- PROMPT
From the entries below, pick out each line that contains the string "Implement" and copy it in full.

Collected data

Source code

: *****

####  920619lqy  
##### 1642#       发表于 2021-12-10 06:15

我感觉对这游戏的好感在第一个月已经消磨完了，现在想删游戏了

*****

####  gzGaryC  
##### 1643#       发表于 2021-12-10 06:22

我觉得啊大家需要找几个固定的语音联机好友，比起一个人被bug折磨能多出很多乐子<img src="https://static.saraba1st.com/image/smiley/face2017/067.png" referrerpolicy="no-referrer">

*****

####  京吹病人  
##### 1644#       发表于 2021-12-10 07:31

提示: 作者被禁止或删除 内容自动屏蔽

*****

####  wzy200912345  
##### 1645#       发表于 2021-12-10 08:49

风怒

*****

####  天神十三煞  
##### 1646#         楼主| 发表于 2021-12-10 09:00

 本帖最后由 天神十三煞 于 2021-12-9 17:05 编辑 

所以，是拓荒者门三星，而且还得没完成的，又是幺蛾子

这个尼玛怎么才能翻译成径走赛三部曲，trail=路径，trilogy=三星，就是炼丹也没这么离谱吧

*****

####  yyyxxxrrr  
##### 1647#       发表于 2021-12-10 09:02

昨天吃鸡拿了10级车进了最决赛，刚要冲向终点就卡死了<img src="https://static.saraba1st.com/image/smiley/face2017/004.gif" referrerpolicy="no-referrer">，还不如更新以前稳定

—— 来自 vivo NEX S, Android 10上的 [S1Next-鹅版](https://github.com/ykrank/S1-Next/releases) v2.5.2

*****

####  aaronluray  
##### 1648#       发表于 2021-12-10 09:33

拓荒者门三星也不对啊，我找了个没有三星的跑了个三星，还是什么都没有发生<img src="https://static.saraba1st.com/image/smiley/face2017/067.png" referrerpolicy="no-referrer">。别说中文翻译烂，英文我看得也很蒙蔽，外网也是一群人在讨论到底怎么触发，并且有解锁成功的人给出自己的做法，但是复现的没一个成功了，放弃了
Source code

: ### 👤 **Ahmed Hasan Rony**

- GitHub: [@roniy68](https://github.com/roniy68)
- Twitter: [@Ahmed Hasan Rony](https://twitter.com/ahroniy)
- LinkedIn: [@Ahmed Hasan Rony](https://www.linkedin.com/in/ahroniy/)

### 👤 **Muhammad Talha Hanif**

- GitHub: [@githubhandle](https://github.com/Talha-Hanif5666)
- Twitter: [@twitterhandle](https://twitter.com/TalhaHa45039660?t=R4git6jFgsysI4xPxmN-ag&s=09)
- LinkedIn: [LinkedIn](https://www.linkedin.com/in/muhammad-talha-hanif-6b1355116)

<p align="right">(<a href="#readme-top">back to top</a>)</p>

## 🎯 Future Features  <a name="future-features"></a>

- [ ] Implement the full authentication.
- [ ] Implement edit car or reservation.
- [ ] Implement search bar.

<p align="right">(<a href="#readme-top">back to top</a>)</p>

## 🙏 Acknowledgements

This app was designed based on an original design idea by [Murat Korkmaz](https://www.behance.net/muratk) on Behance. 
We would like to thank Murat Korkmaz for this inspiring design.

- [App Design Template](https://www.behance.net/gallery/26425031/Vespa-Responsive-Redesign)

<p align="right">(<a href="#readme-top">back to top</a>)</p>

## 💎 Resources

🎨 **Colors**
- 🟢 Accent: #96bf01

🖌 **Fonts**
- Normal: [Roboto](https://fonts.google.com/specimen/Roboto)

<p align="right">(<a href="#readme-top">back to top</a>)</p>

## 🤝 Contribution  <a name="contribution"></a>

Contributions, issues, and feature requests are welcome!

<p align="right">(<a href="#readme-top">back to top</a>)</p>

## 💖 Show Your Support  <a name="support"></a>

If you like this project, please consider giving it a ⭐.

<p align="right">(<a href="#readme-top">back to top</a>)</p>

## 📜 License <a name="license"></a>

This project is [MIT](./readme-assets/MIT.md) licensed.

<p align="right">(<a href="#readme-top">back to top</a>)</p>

- SOLVED PROBLEM
- [ ] Implement the full authentication.
- [ ] Implement edit car or reservation.
- [ ] Implement search bar.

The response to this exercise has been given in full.